» Exercise directions: Note on the material below: return exactly the lines from the line that holds "Figure 8. Vibration signal sampling settings." through the line that holds "Table 9: Intermediate", and leave out each picture.

» Source data:
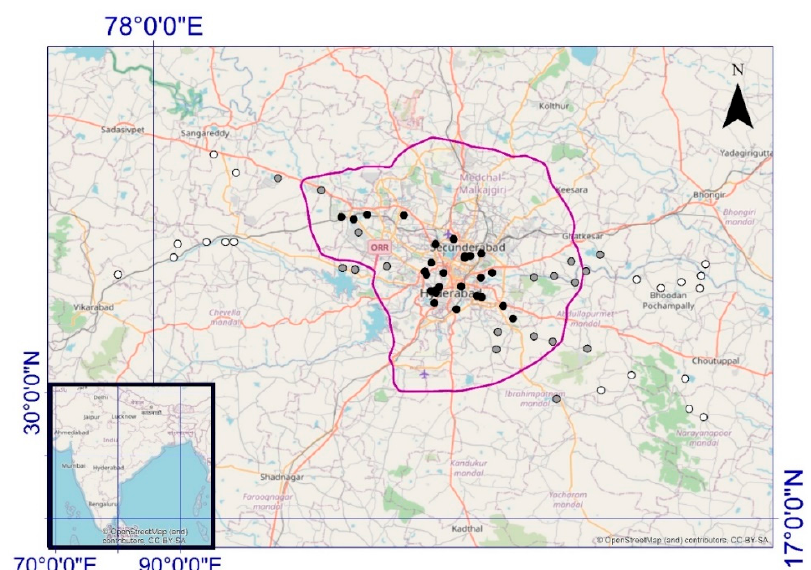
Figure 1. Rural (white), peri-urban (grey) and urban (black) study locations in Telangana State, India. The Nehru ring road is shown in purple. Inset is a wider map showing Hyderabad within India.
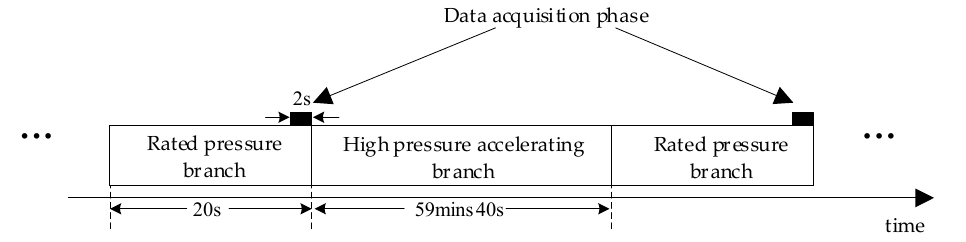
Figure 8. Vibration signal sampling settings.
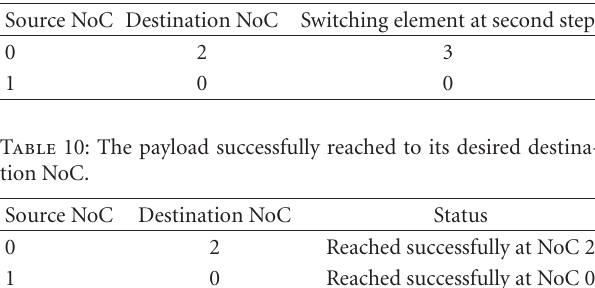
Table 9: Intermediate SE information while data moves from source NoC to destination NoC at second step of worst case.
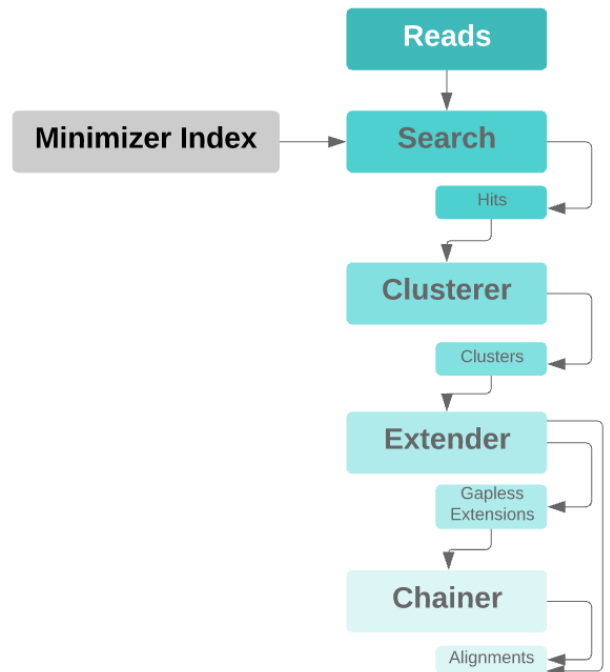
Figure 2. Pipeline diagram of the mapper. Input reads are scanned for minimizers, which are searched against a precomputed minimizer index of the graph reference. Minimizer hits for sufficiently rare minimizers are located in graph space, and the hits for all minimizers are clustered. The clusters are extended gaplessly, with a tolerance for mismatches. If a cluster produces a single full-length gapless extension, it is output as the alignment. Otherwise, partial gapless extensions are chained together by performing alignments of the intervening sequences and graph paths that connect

==

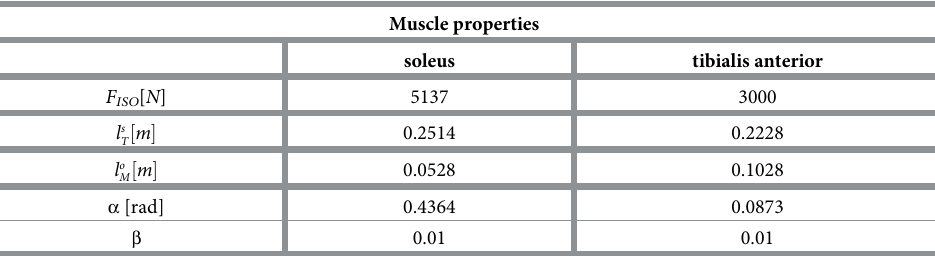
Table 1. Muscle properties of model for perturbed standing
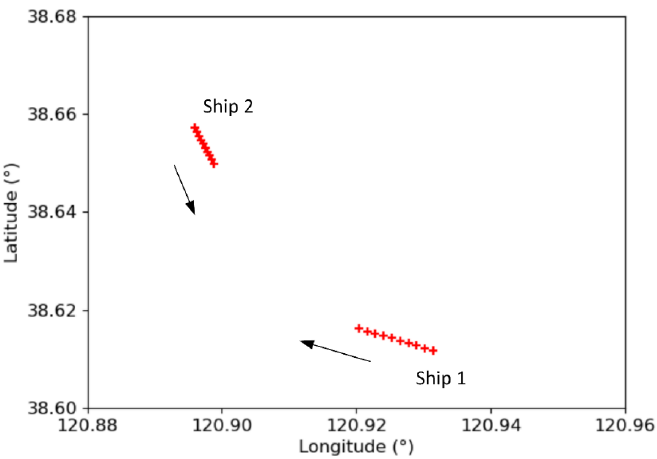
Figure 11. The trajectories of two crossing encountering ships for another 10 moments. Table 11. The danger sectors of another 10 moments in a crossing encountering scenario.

» Output:
Figure 8. Vibration signal sampling settings.
Table 9: Intermediate SE information while data moves from source NoC to destination NoC at second step of worst case.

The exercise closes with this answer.